Whitwell laughed again, in the delight the philosophic mind finds even in the reasoning that hates it.

The Canuck felt perhaps the simpler joy that the average man has in any strange notion that he is able to grasp. He stopped in his walk and said: "Yes, and if you was dead and went to heaven, and stayed so long you smelt, like Lazarus, and you come back and tol' 'em what you saw, nobody goin' believe you."

"Well, I guess you're right there, Jombateeste," said Whitwell, with pleasure in the Canuck's point. After a moment he suggested to Westover: "Then I s'pose, if you feel the way you do, you don't care much about plantchette?"
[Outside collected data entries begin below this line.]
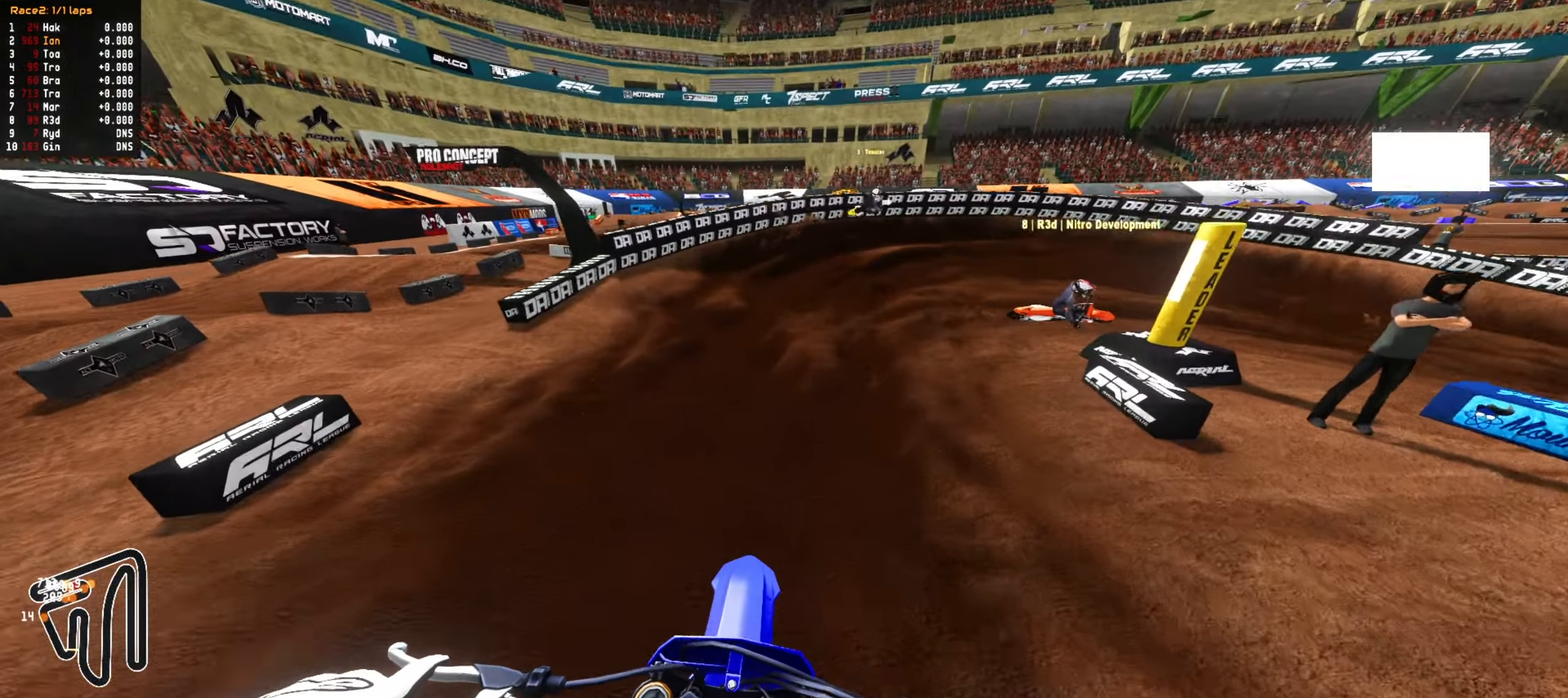
{"dt_ms": 500, "buttons": ["R2"], "left_stick": "center", "right_stick": "center", "events": [[133, "left_stick", "down-right"], [267, "R2", "down"], [367, "R2", "up"], [367, "left_stick", "center"], [500, "R2", "down"]]}
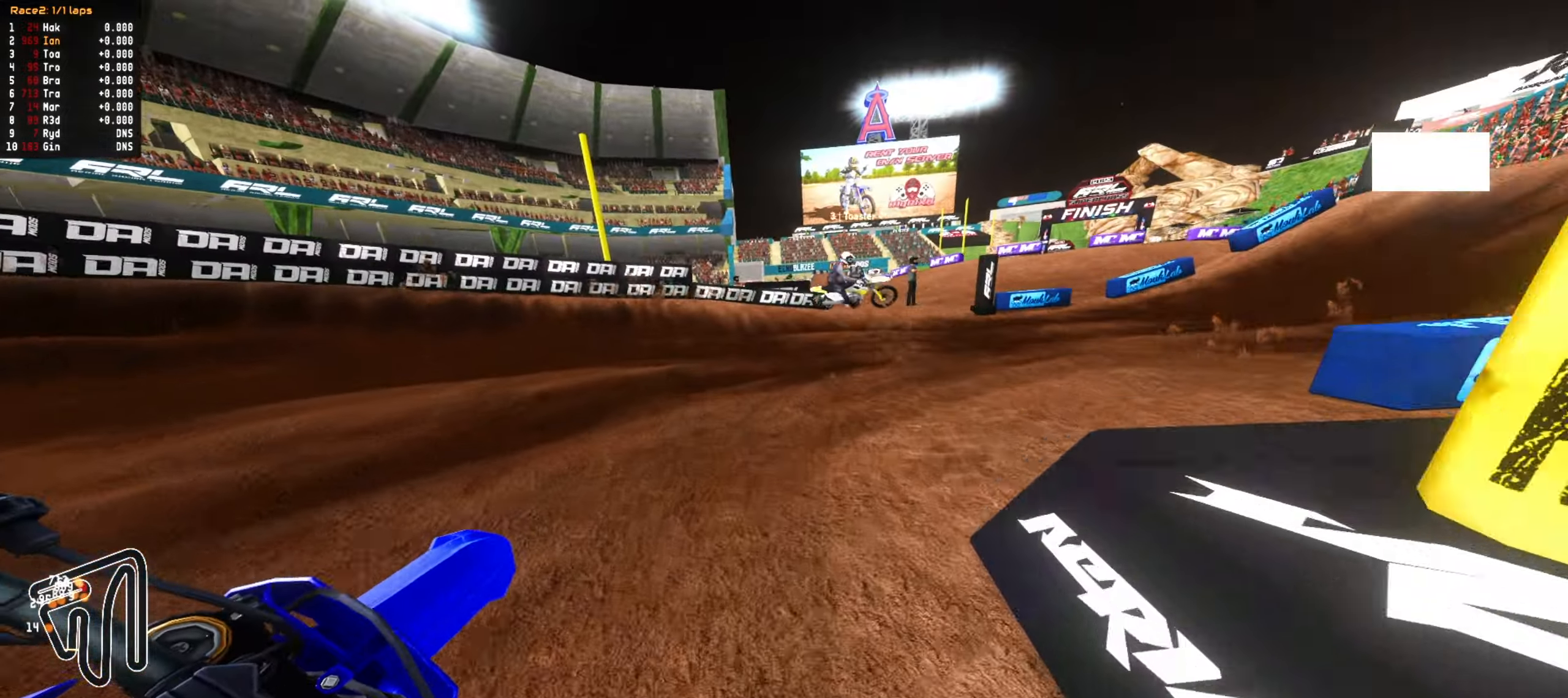
{"dt_ms": 500, "buttons": [], "left_stick": "center", "right_stick": "center", "events": [[17, "left_stick", "right"], [100, "left_stick", "center"], [217, "left_stick", "right"], [300, "left_stick", "center"], [417, "left_stick", "right"], [483, "R2", "up"], [483, "left_stick", "center"]]}
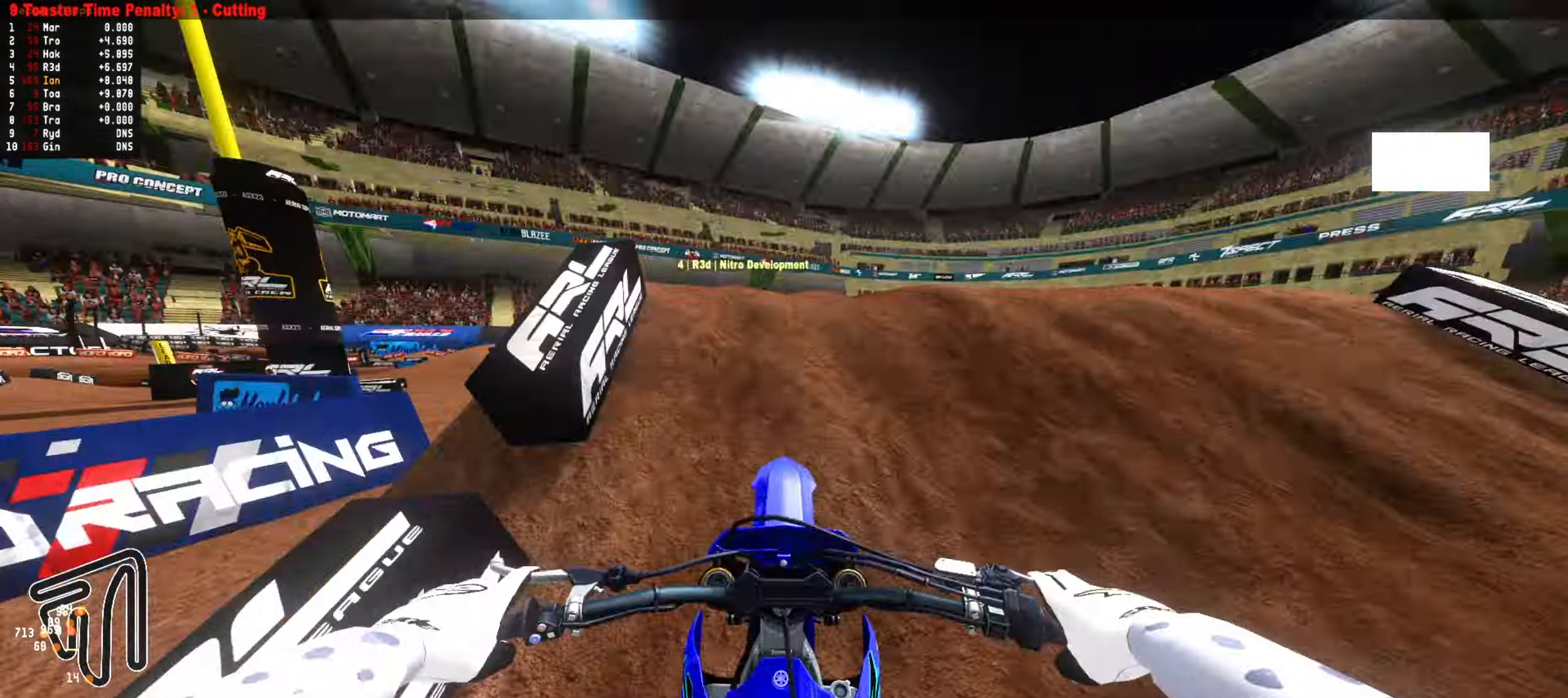
{"dt_ms": 500, "buttons": [], "left_stick": "center", "right_stick": "center", "events": [[33, "DPAD_DOWN", "down"], [433, "DPAD_DOWN", "up"]]}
"Oh yes, I do," said the painter. "We never know when we may be upon the point of revelation. I wouldn't miss any chance."

Whether Whitwell felt an ironic slant in the words or not, he paused a moment before he said: "Want to start her up, Jackson?"

Jackson brought to the floor the forefeet of his chair, which he had tilted from it in leaning back, and without other answer put his hand on the planchette. It began to fly over the large sheet of paper spread upon the table, in curves and angles and eccentrics.

"Feels pootty lively to-night," said Whitwell, with a glance at Westover.

The little Canuck, as if he had now no further concern in the matter, sat down in a corner and smoked silently. Whitwell asked, after a moment's impatience:

"Can't you git her down to business, Jackson?"

Jackson gasped: "She'll come down when she wants to."